▶ [PASSAGE FOURNI]
◆ ◆ ◆
Quant à Dessalines, tous ceux qui connaissent un tant soi peu l’histoire d’Haïti vous diraient que c’était un ancien esclave dont la fougue et l’entêtement lui valurent les cicatrices qui sillonnaient son corps robuste. Mais il n’était pas du même acabit que Toussaint. Celui-ci fut plus raffiné et plus diplomate dans sa stratégie politique, tandis que Dessalines fut plus direct et plus effronté. Cette manière d’être trouve son origine notamment dans sa haine viscérale des colons français, ses anciens bourreaux.

 

Deux ans après l’indépendance haïtienne, soit en 1806, ce fut le tour de celui qui s’est tant battu pour sortir son peuple de l’esclavage de se faire assassiné. Par qui? Cette fois-ci, ce n’était pas par les français, mais par des hommes en qui il avait confiance et avec qui il avait combattu ces derniers. Ce sont eux qui l’ont lâchement assassiné sous prétexte qu’il fut un tyran. Mais on sait très bien que tout ce qui les motiva était le pouvoir et rien d’autre.

 

Après la mort de l’empereur, au lieu de faire ce que, selon eux, il n’a pas fait, tous ou presque se laissaient induire à la tentation du pouvoir: d’un pays qui devait s’unir pour surmonter ce que tout pays doit surmonter suite à une révolution, c’est-à-dire travailler à l’organisation sociale, territoriale, structurelle et infra-structurelle, on se retrouve face à une jeune république tricéphale: Henri Christophe se déclarant roi du Nord, Alexandre Pétion, président dans l’Ouest, tandis qu’André Rigaud se fait chef dans le Sud.
◆ ◆ ◆
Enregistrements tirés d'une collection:
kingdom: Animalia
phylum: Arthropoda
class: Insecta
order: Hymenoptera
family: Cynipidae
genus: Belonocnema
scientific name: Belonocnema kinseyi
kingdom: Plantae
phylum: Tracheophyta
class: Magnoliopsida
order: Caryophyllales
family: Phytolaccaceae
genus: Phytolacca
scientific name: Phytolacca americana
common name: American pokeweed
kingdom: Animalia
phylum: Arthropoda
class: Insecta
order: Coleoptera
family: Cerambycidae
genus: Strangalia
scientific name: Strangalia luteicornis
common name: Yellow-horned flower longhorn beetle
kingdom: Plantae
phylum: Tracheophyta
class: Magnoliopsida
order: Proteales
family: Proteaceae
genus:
◆ ◆ ◆
▶ [OBJECTIF A]
Répondez brièvement à ces questions sur le passage consacré à Dessalines :
(i) En quelle année Dessalines fut-il assassiné ?
(ii) Envers qui Dessalines éprouvait-il une haine viscérale ?
(iii) Qui se fait chef dans le Sud ?
▶ [OBJECTIF B] Reprenez le passage sur Dessalines et les débuts d'Haïti après sa dernière phrase, et poursuivez-le en quelques phrases.
Ces enregistrements proviennent d'une autre source.

▶ [RÉPONSE RÉDIGÉE A]
(i) En 1806.
(ii) Envers les colons français, ses anciens bourreaux.
(iii) André Rigaud.

▶ [RÉPONSE RÉDIGÉE B]
Et cette manière de faire léguée par les Pères de la Patrie haïtienne, continue de hanter mon peuple. C’est comme un venin d’aspic qui circule, aujourd’hui encore, dans nos veines. Car, depuis plus de deux cents ans, nous répétons les mêmes erreurs: s’accaparer à tout prix du pouvoir, sans tenir compte des desiderata du peuple et sans penser au reste du monde qui suit nos incartades et nos fratricides.

 

Mais ce qui amplifie nos désarrois en tant que Nation, c’est cette communauté dite internationale qui a su voir nos faiblesses, et en profiter à profusion et ce, sans le moindre scrupule. Vous me diriez: mais quelle sorte de faiblesses? Eh bien, le fait qu’on soit incapables d’appliquer la devise ancestrale «L’union fait la force» et le fait pour nous de continuer à répéter les mêmes erreurs, en nous laissant aveugler par l’argent et le pouvoir, cela ne nous fortifie pas, mais nous affaiblit.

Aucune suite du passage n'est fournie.